TASK 1
List every measurement given in the passage about the mosque's design.
TASK 2
According to the passage about the mosque's design, which architect designed the hexagonal plan?
TASK 3
Copy the passage about the mosque's design from "The mosque was initially" to "in two vertical.".

EXCERPT TO READ
The mosque was initially built as a small complex, with a hexagonal plan designed by the architect Mimar Sinan. Principally, the mosque was built in two sections, the central prayer hall of size of 18.90 × 16.40 m, and the mihrab yeri (chancel) of size of 8.80 × 4.60 m. The pillars are built into the walls and between the pillars there are four small semicircular domes in the east–west direction and the central dome, which is the central prayer section. This section is also covered by semicircular dome of 11.8 m diameter and covered with six arches built between the six embedded columns; the rectangular apse in which the mihrab is built projects out. In addition there are ten windows, placed above the lower part of the dome. The window gaps, placed in two vertical.

INFORMATION
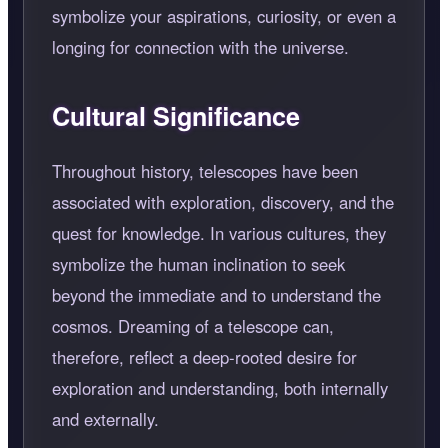
symbolize your aspirations, curiosity, or even a
longing for connection with the universe.
Cultural Significance
Throughout history, telescopes have been
associated with exploration, discovery, and the
quest for knowledge. In various cultures, they
symbolize the human inclination to seek
beyond the immediate and to understand the
cosmos. Dreaming of a telescope can,
therefore, reflect a deep-rooted desire for
exploration and understanding, both internally
and externally.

REPLY 1
18.90 × 16.40 m (central prayer hall)
8.80 × 4.60 m (mihrab yeri, or chancel)
11.8 m diameter (semicircular dome)

REPLY 2
Mimar Sinan

REPLY 3
The mosque was initially built as a small complex, with a hexagonal plan designed by the architect Mimar Sinan. Principally, the mosque was built in two sections, the central prayer hall of size of 18.90 × 16.40 m, and the mihrab yeri (chancel) of size of 8.80 × 4.60 m. The pillars are built into the walls and between the pillars there are four small semicircular domes in the east–west direction and the central dome, which is the central prayer section. This section is also covered by semicircular dome of 11.8 m diameter and covered with six arches built between the six embedded columns; the rectangular apse in which the mihrab is built projects out. In addition there are ten windows, placed above the lower part of the dome. The window gaps, placed in two vertical.